À l’instar des moralistes d’antan (Ésope, La Fontaine, etc.), l’actuel directeur de l’Opéra de Monte-Carlo a misé sur la transposition de la condition humaine dans un univers de basse-cour (coq, poule, chat, souris, pintade, etc.) qui fait le sel visuel de cette production de 2010. En revanche, la présence de livres géants, créant une distance supplémentaire mais visuellement assez laide, gâche les effets des seuls costumes signés Jorge Jara. De même, celle d’inserts vidéo (Acte III) est totalement dispensable alors que le tableau du parc nocturne, à base de fantasmes en carton-pâte, lumière noire et touches fluo – les Cris de Paris, Les Enfants de la Comédie –, rend compte avec féérie de la mystification bon-enfant dont est victime le Pancione (Gros ventre).
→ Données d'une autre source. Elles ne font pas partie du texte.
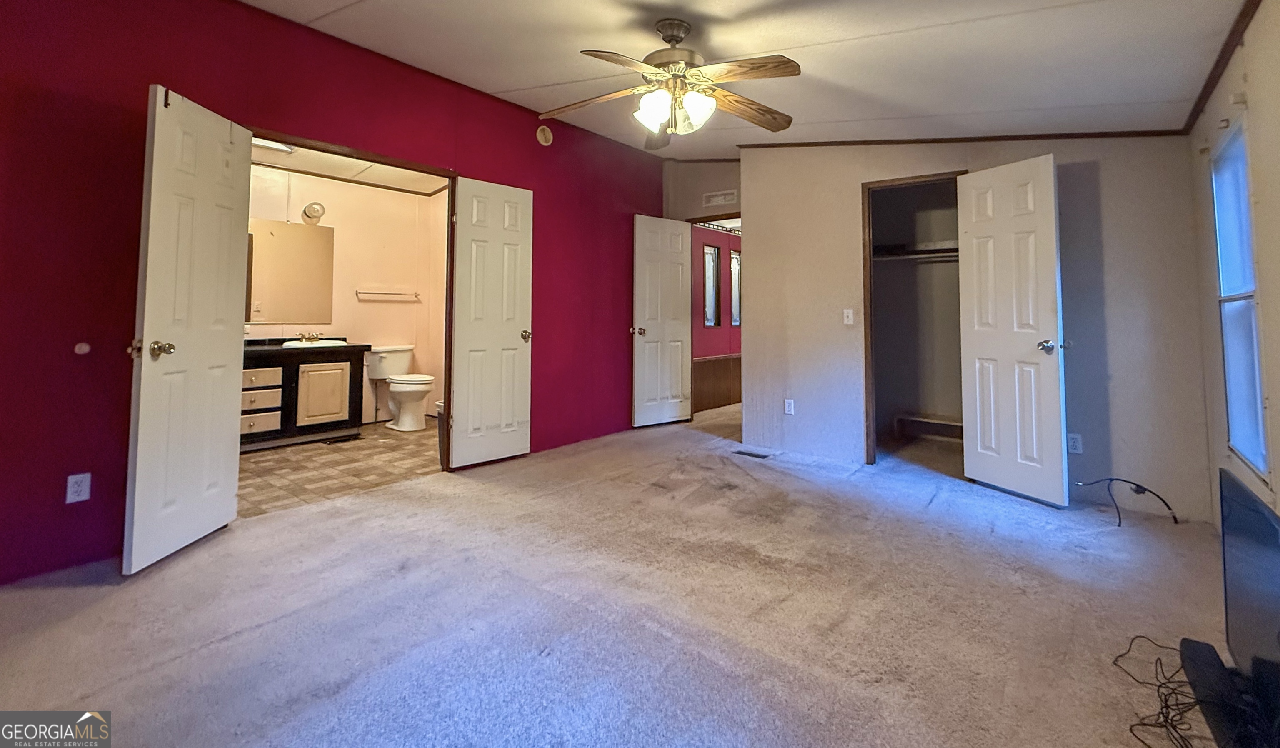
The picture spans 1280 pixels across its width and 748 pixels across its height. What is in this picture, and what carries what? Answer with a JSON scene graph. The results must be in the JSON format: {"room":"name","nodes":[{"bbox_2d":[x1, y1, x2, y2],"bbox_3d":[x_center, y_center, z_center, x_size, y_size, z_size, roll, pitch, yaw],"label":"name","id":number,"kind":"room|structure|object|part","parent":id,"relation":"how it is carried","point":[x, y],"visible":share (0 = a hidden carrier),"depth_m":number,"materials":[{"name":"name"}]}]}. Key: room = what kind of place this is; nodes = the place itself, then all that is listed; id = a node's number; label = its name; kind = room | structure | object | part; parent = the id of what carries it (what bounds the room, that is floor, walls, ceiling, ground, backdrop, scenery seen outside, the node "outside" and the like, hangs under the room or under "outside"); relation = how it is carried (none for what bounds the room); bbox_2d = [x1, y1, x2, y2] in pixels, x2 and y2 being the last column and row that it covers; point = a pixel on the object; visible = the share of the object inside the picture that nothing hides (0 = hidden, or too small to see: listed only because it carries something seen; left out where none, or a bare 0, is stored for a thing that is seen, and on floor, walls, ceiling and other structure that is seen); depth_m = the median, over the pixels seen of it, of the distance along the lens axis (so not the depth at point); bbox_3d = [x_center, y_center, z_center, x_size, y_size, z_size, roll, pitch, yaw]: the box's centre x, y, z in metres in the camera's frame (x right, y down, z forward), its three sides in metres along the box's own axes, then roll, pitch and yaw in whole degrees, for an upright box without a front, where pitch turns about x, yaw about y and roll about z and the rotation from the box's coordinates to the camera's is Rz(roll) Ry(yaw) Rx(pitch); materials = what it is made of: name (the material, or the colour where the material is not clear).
{"room":"bedroom","nodes":[
{"label":"bedroom","id":0,"kind":"room"},
{"bbox_2d":[0,0,664,588],"bbox_3d":[-1.451,-0.282,3.485,0.134,2.905,5.592,-2,-3,39],"label":"red wall","id":1,"kind":"structure","parent":0,"point":[85,108],"depth_m":2.41,"materials":[{"name":"red paint"}]},
{"bbox_2d":[65,472,91,503],"bbox_3d":[-2.392,0.739,2.200,0.009,0.115,0.069,-2,-3,39],"label":"wall outlet","id":2,"kind":"object","parent":1,"relation":"attached to","point":[83,497],"visible":0.99,"depth_m":2.20,"materials":[{"name":"white plastic"}]},
{"bbox_2d":[73,340,91,354],"bbox_3d":[-2.436,0.149,2.260,0.020,0.053,0.046,-2,-3,39],"label":"door stop","id":3,"kind":"object","parent":1,"relation":"attached to","point":[81,345],"visible":0.97,"depth_m":2.25,"materials":[{"name":"white"}]},
{"bbox_2d":[124,84,253,573],"bbox_3d":[-2.080,0.043,2.438,0.178,2.049,0.611,0,-3,-1],"label":"bathroom door","id":4,"kind":"structure","parent":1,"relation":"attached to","point":[226,423],"depth_m":2.35,"materials":[{"name":"white paint"}]},
{"bbox_3d":[-2.117,0.154,2.272,0.135,0.069,0.087,0,-3,-1],"label":"door knob","id":5,"kind":"part","parent":4,"relation":"part of","materials":[{"name":"gold metal"}]},
{"bbox_2d":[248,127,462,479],"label":"door frame","id":6,"kind":"structure","parent":1,"relation":"in","point":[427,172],"depth_m":3.64,"materials":[{"name":"brown wood"}]},
{"bbox_2d":[448,175,533,468],"bbox_3d":[-1.084,0.070,3.827,0.170,2.055,0.593,-2,-3,39],"label":"bathroom door","id":7,"kind":"structure","parent":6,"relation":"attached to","point":[521,302],"depth_m":3.80,"materials":[{"name":"white paint"}]},
{"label":"knob","id":8,"kind":"part","parent":7,"relation":"part of","materials":[{"name":"gold metal"}]},
{"bbox_2d":[535,124,553,146],"bbox_3d":[-0.774,-1.453,4.197,0.050,0.155,0.142,-2,-3,39],"label":"smoke detector","id":9,"kind":"object","parent":1,"relation":"attached to","point":[547,136],"visible":0.98,"depth_m":4.17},
{"bbox_2d":[234,419,442,517],"bbox_3d":[-2.332,1.171,4.219,2.198,0.103,2.693,-2,-3,39],"label":"bathroom floor","id":10,"kind":"structure","parent":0,"point":[258,471],"depth_m":3.72,"materials":[{"name":"beige tile"}]},
{"bbox_2d":[240,343,368,449],"bbox_3d":[-3.110,0.619,4.430,0.590,0.965,1.278,-2,-3,39],"label":"bathroom vanity","id":11,"kind":"object","parent":10,"relation":"on","point":[341,385],"visible":0.62,"depth_m":4.35,"materials":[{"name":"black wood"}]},
{"bbox_3d":[-3.050,0.864,4.119,0.067,0.144,0.257,-2,-3,39],"label":"drawer","id":12,"kind":"part","parent":11,"relation":"part of","materials":[{"name":"wood"}]},
{"bbox_3d":[-3.028,0.679,4.093,0.081,0.131,0.259,-2,-3,39],"label":"drawer","id":13,"kind":"part","parent":11,"relation":"part of","materials":[{"name":"wood"}]},
{"bbox_3d":[-3.058,0.524,4.152,0.053,0.134,0.281,-2,-3,39],"label":"drawer","id":14,"kind":"part","parent":11,"relation":"part of","materials":[{"name":"wood"}]},
{"bbox_2d":[242,336,370,356],"bbox_3d":[-3.112,0.290,4.501,0.669,0.124,1.208,-2,-3,39],"label":"countertop","id":15,"kind":"structure","parent":11,"relation":"on","point":[366,345],"depth_m":4.41,"materials":[{"name":"black stone"}]},
{"bbox_2d":[281,337,342,348],"bbox_3d":[-2.942,0.326,4.664,0.418,0.154,0.488,-2,-3,39],"label":"sink","id":16,"kind":"object","parent":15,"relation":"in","point":[289,343],"visible":0.4,"depth_m":4.55,"materials":[{"name":"white ceramic"}]},
{"bbox_2d":[297,330,322,343],"bbox_3d":[-3.039,0.210,4.778,0.150,0.100,0.180,-2,-3,39],"label":"faucet","id":17,"kind":"object","parent":16,"relation":"on","point":[306,338],"visible":0.99,"depth_m":4.76,"materials":[{"name":"metal"}]},
{"bbox_3d":[-2.767,0.726,4.545,0.052,0.534,0.340,-2,-3,39],"label":"cabinet door","id":18,"kind":"part","parent":11,"relation":"part of","materials":[{"name":"beige wood"}]},
{"bbox_2d":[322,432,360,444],"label":"floor vent","id":19,"kind":"object","parent":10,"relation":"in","point":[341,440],"visible":0.98,"depth_m":4.57,"materials":[{"name":"black metal"}]},
{"bbox_2d":[366,344,434,431],"bbox_3d":[-2.369,0.740,5.169,0.769,0.787,0.505,-2,-3,39],"label":"toilet","id":20,"kind":"object","parent":10,"relation":"on","point":[413,385],"visible":0.97,"depth_m":5.08,"materials":[{"name":"white ceramic"}]},
{"bbox_2d":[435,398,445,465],"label":"trash can","id":21,"kind":"object","parent":10,"relation":"on","point":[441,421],"visible":0.19,"depth_m":3.86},
{"bbox_2d":[245,162,448,424],"bbox_3d":[-3.135,-0.164,5.047,0.168,2.594,2.607,-2,-3,39],"label":"bathroom wall","id":22,"kind":"structure","parent":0,"point":[404,314],"depth_m":5.40,"materials":[{"name":"beige paint"}]},
{"bbox_2d":[245,217,335,323],"bbox_3d":[-3.371,-0.406,4.657,0.009,0.933,0.955,-2,-3,39],"label":"bathroom mirror","id":23,"kind":"object","parent":22,"relation":"attached to","point":[315,236],"visible":0.72,"depth_m":4.79,"materials":[{"name":"mirror"}]},
{"bbox_2d":[301,201,325,223],"bbox_3d":[-3.058,-0.951,4.847,0.187,0.177,0.190,-2,-3,39],"label":"wall lamp","id":24,"kind":"object","parent":22,"relation":"attached to","point":[313,207],"visible":0.98,"depth_m":4.83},
{"bbox_2d":[355,287,419,300],"bbox_3d":[-2.634,-0.212,5.404,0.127,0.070,0.557,-2,-3,39],"label":"towel bar","id":25,"kind":"object","parent":22,"relation":"attached to","point":[416,295],"visible":0.99,"depth_m":5.35,"materials":[{"name":"silver metal"}]},
{"bbox_2d":[255,139,448,194],"bbox_3d":[-2.475,-1.420,4.224,2.324,0.106,2.593,-2,-3,39],"label":"bathroom ceiling","id":26,"kind":"structure","parent":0,"point":[371,172],"depth_m":4.90,"materials":[{"name":"white paint"}]},
{"bbox_2d":[253,137,297,154],"bbox_3d":[-2.950,-1.362,4.092,0.247,0.074,0.394,-2,-3,39],"label":"bathroom ceiling light","id":27,"kind":"object","parent":26,"relation":"attached to","point":[280,148],"visible":0.46,"depth_m":4.13,"materials":[{"name":"white"}]},
{"bbox_2d":[0,400,1247,747],"bbox_3d":[0.457,1.180,2.600,4.661,0.106,6.635,-2,-3,39],"label":"carpet floor","id":28,"kind":"structure","parent":0,"point":[223,646],"depth_m":1.87,"materials":[{"name":"carpet"}]},
{"bbox_2d":[733,447,770,458],"bbox_3d":[0.899,1.137,4.183,0.310,0.014,0.123,-2,-3,39],"label":"floor vent","id":29,"kind":"object","parent":28,"relation":"in","point":[748,454],"visible":0.97,"depth_m":4.17,"materials":[{"name":"metal"}]},
{"bbox_2d":[892,413,963,440],"bbox_3d":[2.734,1.030,4.610,0.769,0.168,0.308,-2,-3,39],"label":"closet shelf","id":30,"kind":"object","parent":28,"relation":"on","point":[955,423],"visible":0.68,"depth_m":4.68,"materials":[{"name":"brown wood"}]},
{"bbox_2d":[1075,476,1180,526],"bbox_3d":[2.736,1.029,2.921,0.493,0.230,0.256,0,-3,2],"label":"cable","id":31,"kind":"object","parent":28,"relation":"on","point":[1123,480],"visible":0.98,"depth_m":2.91,"materials":[{"name":"black plastic"}]},
{"bbox_2d":[1117,636,1207,747],"bbox_3d":[1.519,1.054,1.437,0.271,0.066,0.564,-2,-3,39],"label":"cable","id":32,"kind":"object","parent":28,"relation":"on","point":[1131,727],"visible":0.88,"depth_m":1.43,"materials":[{"name":"black plastic"}]},
{"bbox_2d":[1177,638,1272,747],"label":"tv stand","id":33,"kind":"object","parent":28,"relation":"on","point":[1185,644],"visible":0.82,"depth_m":1.35,"materials":[{"name":"black plastic"}]},
{"bbox_2d":[1201,468,1279,744],"bbox_3d":[1.545,0.764,1.233,0.207,0.564,1.022,-2,-3,39],"label":"television","id":34,"kind":"object","parent":28,"relation":"on","point":[1253,554],"visible":1,"depth_m":1.36,"materials":[{"name":"black plastic"}]},
{"bbox_2d":[662,159,740,221],"bbox_3d":[0.767,-0.309,5.329,1.106,2.809,0.132,-2,-3,39],"label":"back wall","id":35,"kind":"structure","parent":0,"point":[688,207],"depth_m":5.41,"materials":[{"name":"beige paint"}]},
{"bbox_2d":[632,213,693,427],"bbox_3d":[0.225,0.088,5.215,0.697,2.078,0.169,2,-3,-36],"label":"entry door","id":36,"kind":"structure","parent":35,"relation":"attached to","point":[669,262],"depth_m":5.19,"materials":[{"name":"white paint"}]},
{"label":"knob","id":37,"kind":"part","parent":36,"relation":"part of","materials":[{"name":"metal"}]},
{"bbox_2d":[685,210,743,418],"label":"door frame","id":38,"kind":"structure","parent":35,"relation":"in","point":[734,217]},
{"bbox_2d":[701,189,737,205],"bbox_3d":[0.798,-1.175,5.230,0.333,0.127,0.021,-2,-3,39],"label":"wall vent","id":39,"kind":"object","parent":35,"relation":"attached to","point":[721,198],"visible":1,"depth_m":5.23,"materials":[{"name":"white"}]},
{"bbox_2d":[691,222,742,412],"bbox_3d":[1.187,-0.028,6.879,0.134,2.489,3.011,-2,-3,39],"label":"hallway wall","id":40,"kind":"structure","parent":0,"point":[716,241],"depth_m":6.46,"materials":[{"name":"red paint"}]},
{"bbox_2d":[701,242,720,326],"bbox_3d":[0.851,-0.341,6.437,0.131,1.042,0.372,-2,-3,39],"label":"hallway window","id":41,"kind":"structure","parent":40,"relation":"in","point":[706,316],"depth_m":6.50,"materials":[{"name":"glass"}]},
{"bbox_2d":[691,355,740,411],"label":"wood wainscoting","id":42,"kind":"structure","parent":40,"relation":"attached to","point":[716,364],"depth_m":6.42,"materials":[{"name":"brown wood"}]},
{"bbox_2d":[727,247,742,326],"bbox_3d":[1.284,-0.331,6.904,0.085,0.988,0.451,-2,-3,39],"label":"hallway window","id":43,"kind":"structure","parent":40,"relation":"in","point":[737,262],"depth_m":6.89,"materials":[{"name":"glass"}]},
{"bbox_2d":[170,0,1266,153],"bbox_3d":[-0.011,-1.416,2.288,4.401,0.129,5.632,-2,-3,39],"label":"ceiling","id":44,"kind":"structure","parent":0,"point":[348,3],"depth_m":2.65,"materials":[{"name":"white paint"}]},
{"bbox_2d":[538,16,801,148],"bbox_3d":[0.145,-1.102,2.447,1.247,0.553,1.234,0,-3,-2],"label":"ceiling fan","id":45,"kind":"object","parent":44,"relation":"hanging from","point":[678,34],"visible":0.99,"depth_m":2.38,"materials":[{"name":"metal"}]},
{"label":"fan blade","id":46,"kind":"part","parent":45,"relation":"part of","materials":[{"name":"brown wood"}]},
{"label":"glass shade","id":47,"kind":"part","parent":45,"relation":"part of","materials":[{"name":"white glass"}]},
{"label":"motor housing","id":48,"kind":"part","parent":45,"relation":"part of","materials":[{"name":"metal"}]},
{"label":"shades","id":49,"kind":"part","parent":45,"relation":"part of","materials":[{"name":"white glass"}]},
{"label":"glass shade","id":50,"kind":"part","parent":45,"relation":"part of","materials":[{"name":"white glass"}]},
{"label":"fan blade","id":51,"kind":"part","parent":45,"relation":"part of","materials":[{"name":"brown wood"}]},
{"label":"fan blade","id":52,"kind":"part","parent":45,"relation":"part of","materials":[{"name":"brown wood"}]},
{"bbox_2d":[744,136,1213,523],"bbox_3d":[2.119,-0.183,3.730,2.807,2.711,0.136,-2,-3,39],"label":"back wall","id":53,"kind":"structure","parent":0,"point":[751,205],"depth_m":3.25,"materials":[{"name":"paint"}]},
{"bbox_2d":[783,398,794,414],"bbox_3d":[1.230,0.769,4.288,0.075,0.123,0.013,-2,-3,39],"label":"wall outlet","id":54,"kind":"object","parent":53,"relation":"attached to","point":[786,404],"visible":0.99,"depth_m":4.28,"materials":[{"name":"white plastic"}]},
{"bbox_2d":[842,307,854,325],"bbox_3d":[1.594,0.021,3.966,0.069,0.118,0.018,-2,-3,39],"label":"light switch","id":55,"kind":"object","parent":53,"relation":"attached to","point":[849,316],"visible":0.98,"depth_m":3.97,"materials":[{"name":"white plastic"}]},
{"bbox_2d":[859,171,969,466],"bbox_3d":[2.129,0.083,3.838,0.813,2.100,0.521,-2,-3,39],"label":"closet door frame","id":56,"kind":"structure","parent":53,"relation":"in","point":[868,219],"depth_m":4.01,"materials":[{"name":"brown wood"}]},
{"bbox_2d":[956,155,1069,507],"bbox_3d":[2.327,0.088,3.259,0.177,2.049,0.611,1,-3,-23],"label":"closet door","id":57,"kind":"structure","parent":56,"relation":"attached to","point":[978,440],"depth_m":3.22,"materials":[{"name":"white paint"}]},
{"bbox_3d":[2.470,0.199,3.166,0.106,0.070,0.095,1,-3,-23],"label":"knob","id":58,"kind":"part","parent":57,"relation":"part of","materials":[{"name":"silver metal"}]},
{"bbox_2d":[870,240,958,260],"bbox_3d":[2.517,-0.555,4.388,1.369,0.104,0.461,-2,-3,39],"label":"closet shelf","id":59,"kind":"object","parent":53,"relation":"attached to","point":[941,248],"visible":0.53,"depth_m":4.54,"materials":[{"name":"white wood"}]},
{"bbox_2d":[737,129,1191,148],"bbox_3d":[2.123,-1.234,3.740,2.648,0.224,0.038,-2,-3,39],"label":"crown molding","id":60,"kind":"structure","parent":53,"relation":"attached to","point":[873,141],"depth_m":3.56,"materials":[{"name":"brown wood"}]},
{"bbox_2d":[1066,432,1082,453],"bbox_3d":[2.625,0.785,3.141,0.071,0.117,0.009,-2,-3,39],"label":"wall outlet","id":61,"kind":"object","parent":53,"relation":"attached to","point":[1077,445],"visible":0.87,"depth_m":3.14,"materials":[{"name":"white plastic"}]},
{"bbox_2d":[1188,0,1279,544],"bbox_3d":[1.584,-0.230,0.917,0.127,2.625,5.334,-2,-3,39],"label":"right wall","id":62,"kind":"structure","parent":0,"point":[1260,103],"depth_m":2.00,"materials":[{"name":"paint"}]},
{"bbox_2d":[1180,0,1262,133],"bbox_3d":[1.566,-1.112,1.096,0.035,0.065,4.443,-2,-3,39],"label":"crown molding","id":63,"kind":"structure","parent":62,"relation":"attached to","point":[1231,39],"depth_m":2.14,"materials":[{"name":"brown wood"}]},
{"bbox_2d":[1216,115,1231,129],"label":"curtain rod bracket","id":64,"kind":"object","parent":62,"relation":"attached to","point":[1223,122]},
{"bbox_2d":[1209,114,1270,478],"bbox_3d":[2.559,-0.069,2.168,0.084,1.508,0.778,-2,-3,39],"label":"window","id":65,"kind":"structure","parent":62,"relation":"in","point":[1248,262],"depth_m":2.29,"materials":[{"name":"glass"}]}
]}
Déjà Rigoletto à Massy, le baryton Olivier Grand incarne le rôle-titre avec une solide ampleur. Notre préférence va pourtant à Armando Noguera (Ford) – loin des douloureux Sumidagawa [lire notre chronique du 3 avril 2008] et Die weiße Rose [lire notre chronique du 29 janvier 2013] – pour son chant impacté, ferme et nuancé. Entre What next ? de Carter [lire notre chronique du 30 novembre 2012] et Les pigeons d’argile d’Hurel (création à Toulouse le 15 avril 2014), Gilles Ragon (Cajus) s’offre une parenthèse belcantiste, assumée avec un ténor vif. Dans cette même tessiture, Carl Ghazarossian (Bardolfo) est lumineux et Julien Dran (Fenton) très vibrant. La basse Éric Martin-Bonnet (Pistola) s’affirme, comme à son habitude, plein de santé musicale.

Madame Lidoine ici même, l’an passé [lire notre chronique du 13 janvier 2012], Isabelle Cals (Alice) offre un chant fluide, agile et expressif, en contraste avec le soprano frais et léger de Valérie Condoluci (Nannetta) – entendue récemment dans Akhmatova [lire notre chronique du 28 mars 2011]. L’alto Élodie Méchain (Mrs Quickly) séduit particulièrement dans l’évocation du Chasseur Noir, et le mezzo Marie Lenormand (Meg) par un chant plus confidentiel que ces consœurs mais à l’articulation soignée. Tous profitent ici de l’attention que leur portent Roberto Rizzi Brignoli, grand serviteur de Verdi et Donizetti, des plus nuancés à la tête de l’Orchestre national d’Île-de-France.